Many open concept designs require furniture placement to define the use of the room. The family may require anything from a TV room; sitting room or entertaining space; dining space; or play area for the younger children and a work space for parents or older children. Fitting this all in one space may seem excessive but, it can easily be accomplished with well-chosen and properly placed furniture and accessories.
We must determine the various functions the space must accommodate. The next question is how many people must it accommodate and what ages are they? How many will be using competing spaces at the same time? Will young children be playing while older ones are trying to do their homework?
To create an effective floor plan, it’s critical to draw out the space. Include all windows and doors/doorways as this will affect your furniture placement. Next, we begin to allocate space to each designated function, the dining area, TV area, and study area ensuring we allow adequate traffic flow between spaces. This also dictates the size of the furniture you can purchase. Consider multiple floor plans; does the furniture still work? This is the time to consider creative use of space. Is there an area or piece of furniture that allows us to double the use of some space? Maybe a desk creatively hidden in a piece of accent furniture? Or storage for toys in a set of coffee and end tables?

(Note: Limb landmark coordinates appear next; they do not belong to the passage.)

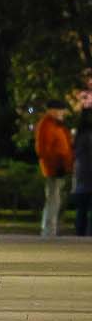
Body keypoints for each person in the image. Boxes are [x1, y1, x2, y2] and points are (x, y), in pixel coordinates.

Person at [35, 99, 75, 238]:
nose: (63, 113)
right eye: (61, 110)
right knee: (53, 198)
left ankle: (51, 229)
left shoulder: (57, 125)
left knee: (55, 198)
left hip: (60, 167)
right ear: (52, 110)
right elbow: (43, 150)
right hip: (54, 168)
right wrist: (55, 164)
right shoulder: (47, 125)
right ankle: (48, 230)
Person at [74, 102, 92, 238]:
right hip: (88, 176)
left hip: (81, 175)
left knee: (81, 209)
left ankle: (80, 234)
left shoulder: (79, 135)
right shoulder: (88, 136)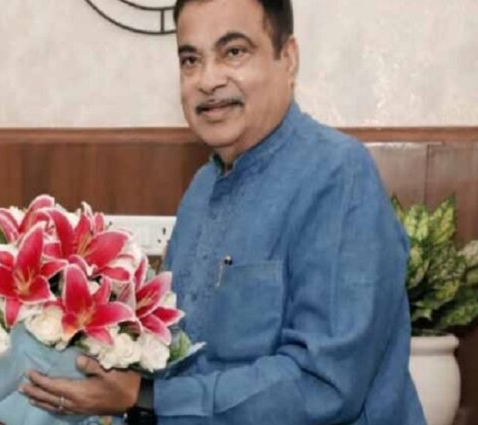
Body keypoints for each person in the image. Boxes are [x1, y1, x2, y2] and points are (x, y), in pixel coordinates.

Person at [22, 0, 428, 423]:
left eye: (234, 51)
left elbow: (322, 384)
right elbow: (174, 357)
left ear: (288, 59)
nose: (207, 80)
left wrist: (147, 397)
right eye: (190, 60)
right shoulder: (201, 188)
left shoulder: (338, 175)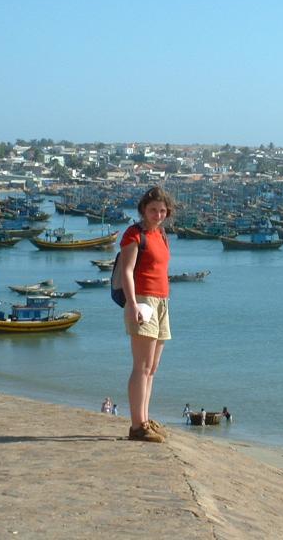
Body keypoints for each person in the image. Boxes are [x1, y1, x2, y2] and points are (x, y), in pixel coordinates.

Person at [121, 186, 176, 443]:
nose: (158, 214)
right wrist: (132, 304)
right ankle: (136, 425)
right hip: (143, 302)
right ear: (143, 209)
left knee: (152, 367)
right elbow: (127, 271)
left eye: (162, 210)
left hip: (162, 302)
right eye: (153, 209)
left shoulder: (162, 235)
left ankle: (145, 419)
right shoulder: (134, 234)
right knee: (141, 366)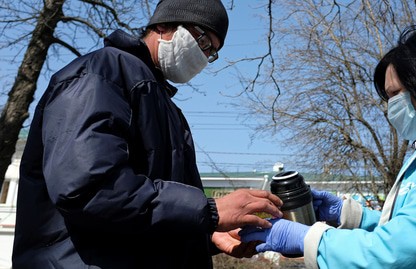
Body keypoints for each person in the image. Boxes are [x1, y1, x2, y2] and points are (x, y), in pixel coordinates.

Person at [12, 0, 283, 268]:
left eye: (211, 52)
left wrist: (208, 234)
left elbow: (145, 216)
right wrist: (208, 210)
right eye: (202, 41)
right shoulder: (101, 73)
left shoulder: (161, 102)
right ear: (163, 25)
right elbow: (88, 188)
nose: (203, 56)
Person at [240, 25, 416, 268]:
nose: (391, 108)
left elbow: (400, 255)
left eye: (396, 94)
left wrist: (309, 239)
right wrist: (351, 216)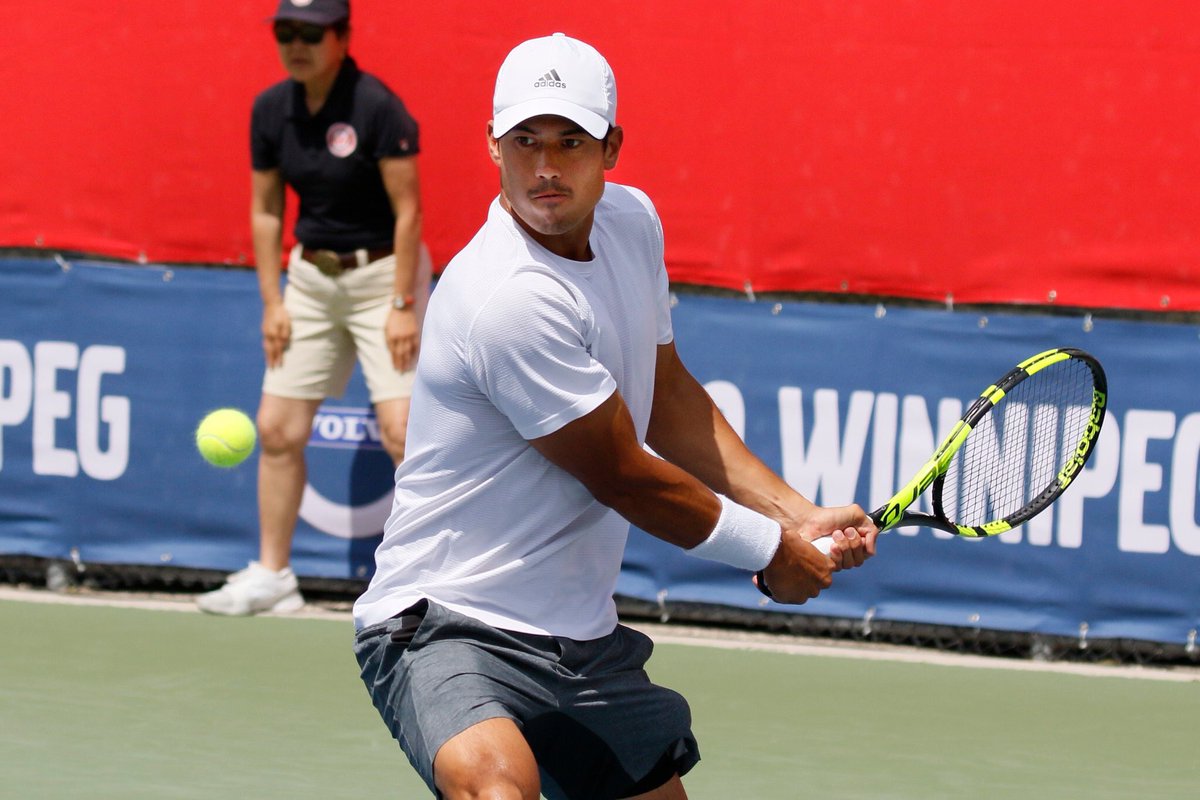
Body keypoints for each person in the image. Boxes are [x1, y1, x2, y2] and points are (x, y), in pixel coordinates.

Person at [352, 33, 879, 800]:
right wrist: (770, 550)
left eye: (571, 142)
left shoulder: (632, 223)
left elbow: (664, 395)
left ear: (612, 149)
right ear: (491, 146)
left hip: (581, 640)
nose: (545, 167)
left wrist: (796, 515)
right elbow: (623, 475)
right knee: (497, 790)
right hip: (445, 619)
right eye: (524, 141)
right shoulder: (505, 297)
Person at [198, 0, 425, 616]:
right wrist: (273, 299)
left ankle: (421, 583)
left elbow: (408, 211)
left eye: (310, 33)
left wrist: (404, 303)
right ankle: (273, 576)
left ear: (342, 37)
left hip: (382, 276)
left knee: (405, 433)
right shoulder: (271, 110)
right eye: (284, 32)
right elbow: (267, 210)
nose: (295, 44)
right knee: (277, 428)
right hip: (310, 278)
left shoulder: (376, 106)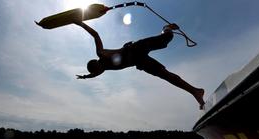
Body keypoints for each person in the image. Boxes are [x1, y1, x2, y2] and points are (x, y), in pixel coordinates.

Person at [74, 21, 205, 109]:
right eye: (98, 72)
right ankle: (196, 92)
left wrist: (80, 23)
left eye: (98, 69)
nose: (100, 71)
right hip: (140, 61)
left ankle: (167, 27)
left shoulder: (101, 53)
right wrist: (85, 77)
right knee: (166, 75)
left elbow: (95, 35)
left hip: (136, 48)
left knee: (165, 40)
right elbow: (93, 75)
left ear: (96, 63)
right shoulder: (101, 70)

Quite often we will have an existing ceiling mounted light fixture for the dining area. This defines the center of the table placement. However, we still have options whether we choose a square, round, oval, or rectangular table. Client preference weighs in heavily in the decision, however, space allowance is equally important. The client may love the idea of a round dining table for 8 but may only have room for a rectangular table due to the placement of the light in proximity to the wall. So we either move the light to accommodate the furniture selection or we select furniture to accommodate the light placement. One rule of design that should not be broken is to always keep a ceiling mounted light fixture centered over your dining table. Something about a light off to the side just doesn’t look right no matter which angle you look at it!

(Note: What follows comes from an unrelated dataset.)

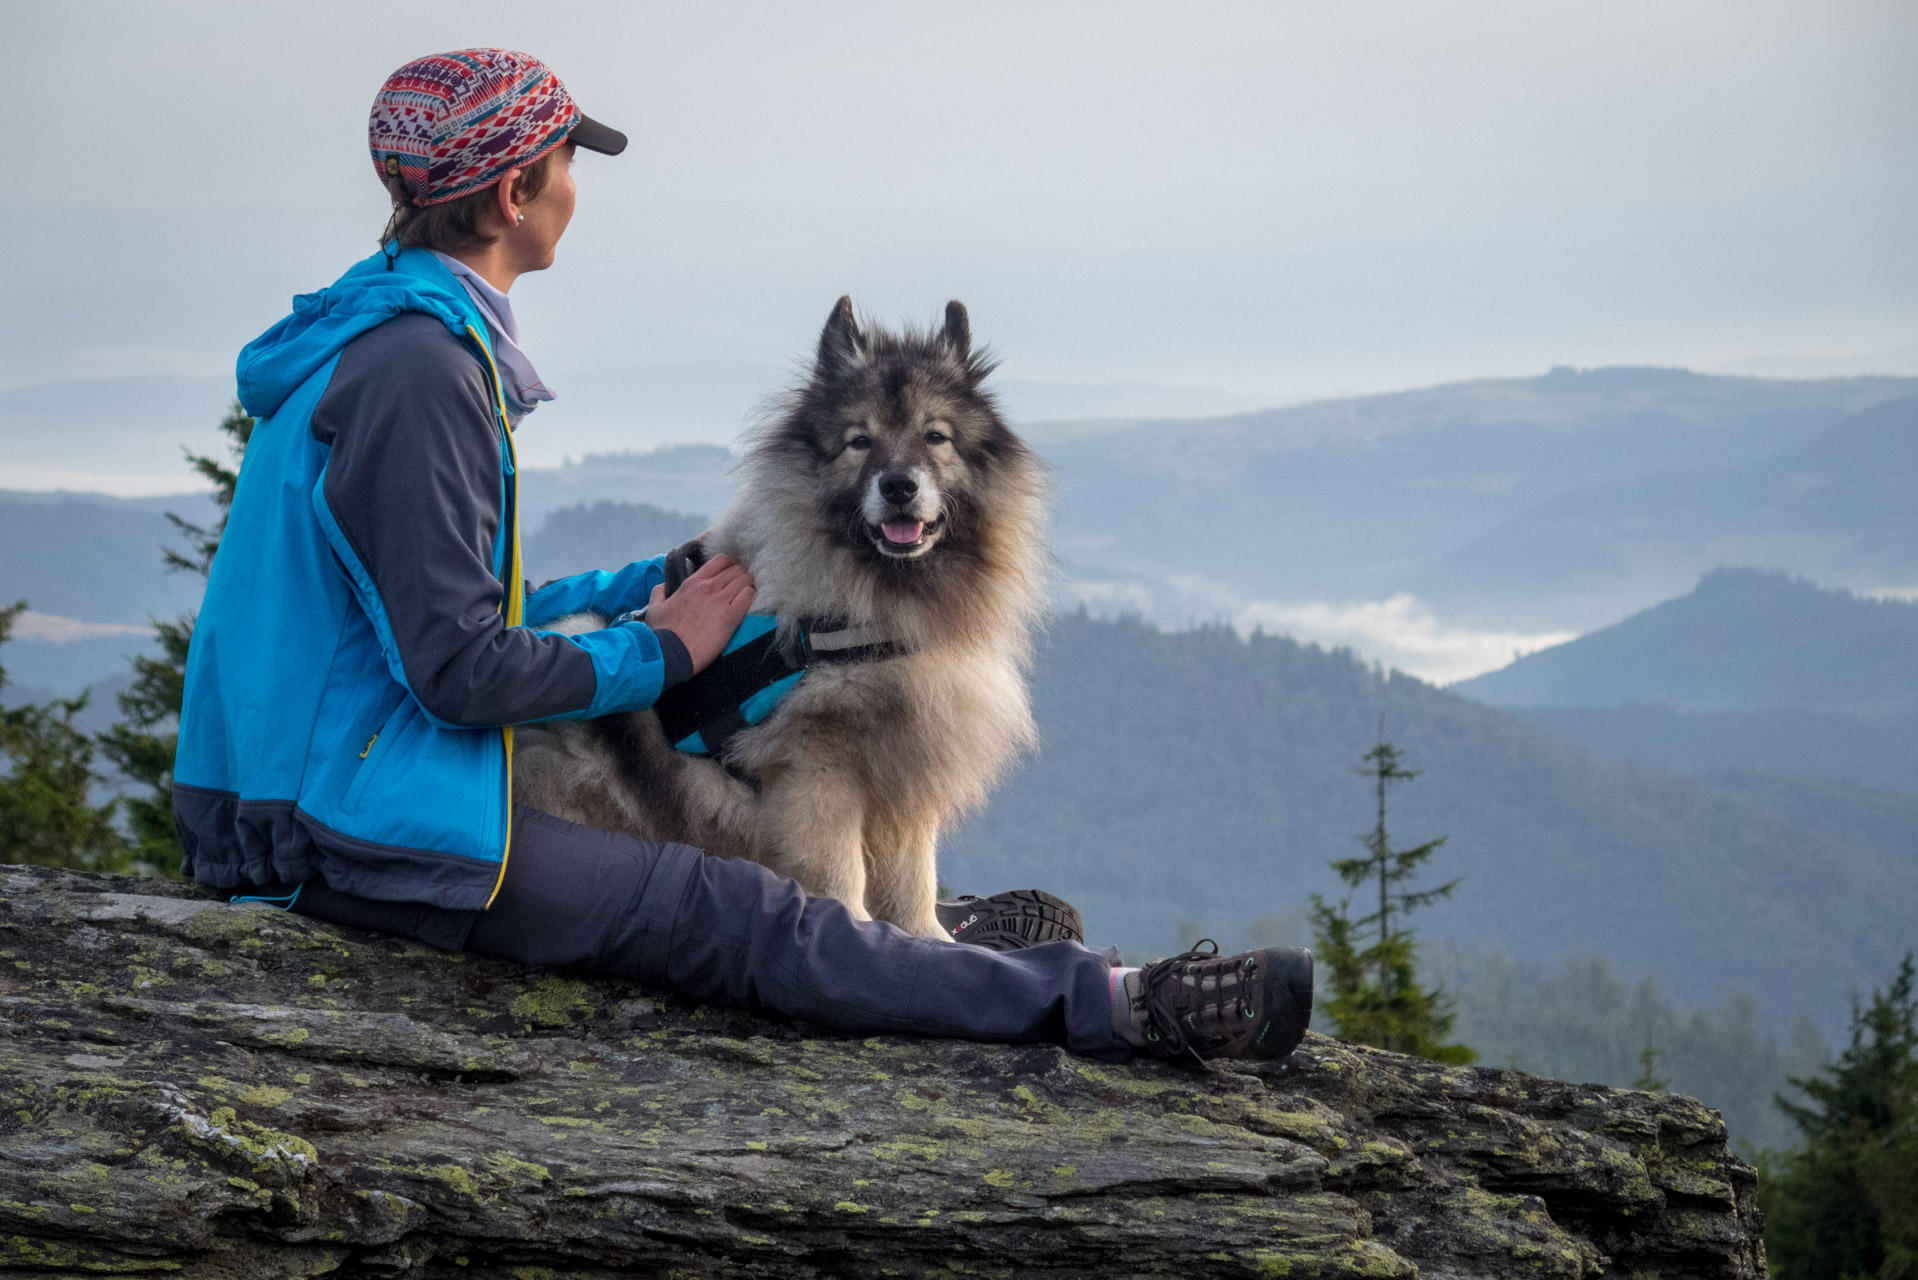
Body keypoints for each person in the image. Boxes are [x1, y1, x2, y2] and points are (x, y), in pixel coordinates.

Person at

When you have a combination living room and dining room many people choose to visually separate the two areas by using a sofa or loveseat as a divider between the sitting area and the dining area. This visually cuts the space in half, making it appear smaller. Depending upon the placement of windows and walkways; it may be possible to create a more “open” seating plan facing the dining area. This suddenly becomes an entertainers’ dream arrangement! You can easily transition between appetizers in the sitting area to dinner at the dining table and have some guests enjoy after dinner coffee/dessert at both locations, and no one has to crank their neck uncomfortably to be part of the conversation! Everyone is a part of the action in an “open” plan. The beauty of an open concept design is that you can easily do both! Use furniture placement to separate areas for everyday living and have your “entertainment furniture placement” for special occasions!

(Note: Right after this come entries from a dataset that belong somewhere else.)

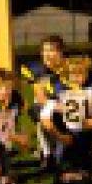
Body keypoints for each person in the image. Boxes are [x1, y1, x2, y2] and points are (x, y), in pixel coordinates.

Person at [39, 56, 92, 184]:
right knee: (65, 171)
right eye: (74, 74)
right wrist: (60, 136)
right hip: (68, 131)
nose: (79, 78)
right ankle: (53, 161)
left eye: (82, 73)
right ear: (67, 74)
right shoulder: (56, 84)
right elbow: (45, 118)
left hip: (90, 128)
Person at [20, 35, 67, 167]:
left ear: (60, 52)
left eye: (51, 50)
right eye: (44, 50)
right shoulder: (36, 69)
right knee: (41, 113)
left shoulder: (69, 67)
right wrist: (56, 107)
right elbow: (40, 96)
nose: (47, 54)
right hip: (47, 104)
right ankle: (47, 154)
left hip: (68, 103)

Assuming the kitchen is also part of this open plan, as it is in so many homes, depending on the age of the children, the kitchen island or kitchen table may be a great use of space for after school homework. While parents prep dinner, kids are close by doing their homework and Mom\Dad are available to answer homework related questions. This only works when kids are younger and homework demands tend to be minimal. Once the homework demands increase a dedicated work area will be required. This can sometimes be in a child’s bedroom so they are away from distractions and can concentrate, or may need to be in a more controlled space where they cannot find their own distractions! It all depends on the child and the family! It’s our job to find out what works best for your situation and help you plan your space so its works best for you!
When selecting furniture, the best way to minimize clutter in a room is to have furniture pieces that provide hidden storage. Whether built in cabinetry with drawers or cupboard doors or stand-alone furniture pieces, storage is a must in any well planned space. I have a daughter who still has toys, books and games she uses on a regular basis. When we recently re-decorated, I made sure I selected furniture that provided lots of storage. She has books in a drawer of the end table. Larger more bulky pieces are in the storage coffee table with drawers that have a top that also folds out! Everything is close at hand but quickly and easily hidden when not being used.
It takes some time to plan a space out for best use and in budget. In the end you are left with a multifunction space that grows with you are your family for years to come.